Thyrotropinomas are rare tumours, accounting for no more than 1% of all secreting or nonsecreting pituitary adenomas (1, 2). Since the prevalence of pituitary tumours in the general population is about 0.03%, 1–3 thyrotropinomas are expected to be seen per million people. The number of reported thyrotropinomas increased exponentially in the past years, as a consequence of the introduction of ultrasensitive immunometric assays for thyroid-stimulating hormone (TSH) as first-line test for evaluating thyroid function (1). Based on the finding of measurable serum TSH levels in the presence of elevated thyroid hormone concentrations, many patients previously thought to be affected with Graves’ disease or toxic nodular goitre could be correctly diagnosed as patients with central hyperthyroidism. In our opinion, this latter term is preferable to ‘inappropriate secretion of TSH’, as it more precisely reflects the pathophysiological events underlying such an unusual disorder, where the thyroid hormone negative feedback mechanism is clearly disrupted and TSH itself is responsible for the hyperstimulation of the thyroid gland and the consequent hypersecretion of thyroid hormones (Fig. 2.3.13.1).

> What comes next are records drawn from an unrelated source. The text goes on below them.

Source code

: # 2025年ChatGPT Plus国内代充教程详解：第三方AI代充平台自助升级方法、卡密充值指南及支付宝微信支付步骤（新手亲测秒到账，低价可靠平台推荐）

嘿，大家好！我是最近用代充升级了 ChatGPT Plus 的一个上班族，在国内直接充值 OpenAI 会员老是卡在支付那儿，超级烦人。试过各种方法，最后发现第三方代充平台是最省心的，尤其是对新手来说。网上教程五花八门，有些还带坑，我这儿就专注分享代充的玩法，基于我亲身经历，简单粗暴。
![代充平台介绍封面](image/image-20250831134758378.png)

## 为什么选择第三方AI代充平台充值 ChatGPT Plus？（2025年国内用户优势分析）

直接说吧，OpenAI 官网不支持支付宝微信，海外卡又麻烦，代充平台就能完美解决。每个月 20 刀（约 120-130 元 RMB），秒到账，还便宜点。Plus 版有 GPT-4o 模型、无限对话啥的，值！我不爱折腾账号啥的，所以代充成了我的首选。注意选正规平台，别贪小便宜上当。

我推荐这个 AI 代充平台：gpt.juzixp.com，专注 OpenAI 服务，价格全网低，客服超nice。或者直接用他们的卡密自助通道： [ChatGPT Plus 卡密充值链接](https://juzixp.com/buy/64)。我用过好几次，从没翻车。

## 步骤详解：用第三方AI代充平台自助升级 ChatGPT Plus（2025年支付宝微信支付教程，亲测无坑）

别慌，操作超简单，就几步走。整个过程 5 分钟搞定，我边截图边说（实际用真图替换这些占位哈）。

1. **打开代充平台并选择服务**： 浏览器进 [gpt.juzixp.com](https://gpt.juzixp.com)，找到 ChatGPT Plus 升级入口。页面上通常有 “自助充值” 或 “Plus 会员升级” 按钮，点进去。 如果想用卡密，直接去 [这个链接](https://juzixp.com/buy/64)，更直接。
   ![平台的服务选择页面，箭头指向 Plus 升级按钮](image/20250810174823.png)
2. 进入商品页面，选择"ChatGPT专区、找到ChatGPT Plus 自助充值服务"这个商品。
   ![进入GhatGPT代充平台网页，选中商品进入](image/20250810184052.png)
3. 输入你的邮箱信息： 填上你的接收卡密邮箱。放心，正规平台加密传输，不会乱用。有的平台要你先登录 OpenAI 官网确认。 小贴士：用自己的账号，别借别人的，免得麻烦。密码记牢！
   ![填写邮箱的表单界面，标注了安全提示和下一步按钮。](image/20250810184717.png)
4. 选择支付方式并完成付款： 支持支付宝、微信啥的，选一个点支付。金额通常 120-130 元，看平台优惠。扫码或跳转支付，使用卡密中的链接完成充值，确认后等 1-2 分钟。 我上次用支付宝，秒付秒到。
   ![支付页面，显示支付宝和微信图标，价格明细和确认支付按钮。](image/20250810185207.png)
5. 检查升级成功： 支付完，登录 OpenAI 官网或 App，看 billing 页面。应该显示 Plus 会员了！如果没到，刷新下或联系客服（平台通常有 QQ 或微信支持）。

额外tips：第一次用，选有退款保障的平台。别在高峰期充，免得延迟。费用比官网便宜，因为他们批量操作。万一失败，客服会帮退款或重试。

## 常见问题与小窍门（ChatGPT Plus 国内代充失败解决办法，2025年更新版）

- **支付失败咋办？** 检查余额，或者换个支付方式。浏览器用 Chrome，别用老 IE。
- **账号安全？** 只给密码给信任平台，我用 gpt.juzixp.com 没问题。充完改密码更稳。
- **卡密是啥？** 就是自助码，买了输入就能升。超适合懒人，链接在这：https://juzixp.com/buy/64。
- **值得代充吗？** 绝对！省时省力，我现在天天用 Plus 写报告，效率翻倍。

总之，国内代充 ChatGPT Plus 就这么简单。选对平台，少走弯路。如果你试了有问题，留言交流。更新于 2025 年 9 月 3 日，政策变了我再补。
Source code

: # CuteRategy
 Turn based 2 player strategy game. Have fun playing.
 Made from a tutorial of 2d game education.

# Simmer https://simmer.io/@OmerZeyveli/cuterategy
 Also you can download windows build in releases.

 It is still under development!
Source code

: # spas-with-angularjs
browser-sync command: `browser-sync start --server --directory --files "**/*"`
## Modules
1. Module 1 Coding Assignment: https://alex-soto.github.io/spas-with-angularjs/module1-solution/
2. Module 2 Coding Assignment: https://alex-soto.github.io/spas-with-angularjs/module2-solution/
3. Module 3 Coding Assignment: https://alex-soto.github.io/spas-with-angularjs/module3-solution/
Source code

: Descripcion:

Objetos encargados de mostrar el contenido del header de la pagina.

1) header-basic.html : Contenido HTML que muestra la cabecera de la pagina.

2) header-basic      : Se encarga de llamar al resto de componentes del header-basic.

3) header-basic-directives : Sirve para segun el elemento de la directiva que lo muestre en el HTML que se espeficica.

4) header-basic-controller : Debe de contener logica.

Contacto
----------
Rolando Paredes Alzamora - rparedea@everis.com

Central hyperthyroidism is mainly due to autonomous TSH hypersecretion from a thyrotropinoma. However, signs and symptoms of hyperthyroidism along with biochemical findings similar to those found in thyrotropinoma, may be recorded in the minority of patients with resistance to thyroid hormones (RTH) (3, 4). This form of RTH is called pituitary RTH (PRTH), as the resistance to thyroid hormone action appears more severe at the pituitary than at the peripheral tissue level (see Fig. 2.3.13.1). The clinical importance of these rare entities is based on the diagnostic and therapeutic challenges they present. Failure to recognize these different disorders may result in undesirable consequences, such as improper thyroid ablation in patients with central hyperthyroidism or unnecessary pituitary surgery in patients with RTH. Conversely, early diagnosis and correct treatment of thyrotropinomas may prevent the occurrence of complications (visual defects by compression of the optic chiasm, hypopituitarism, etc.) and should improve the rate of cure.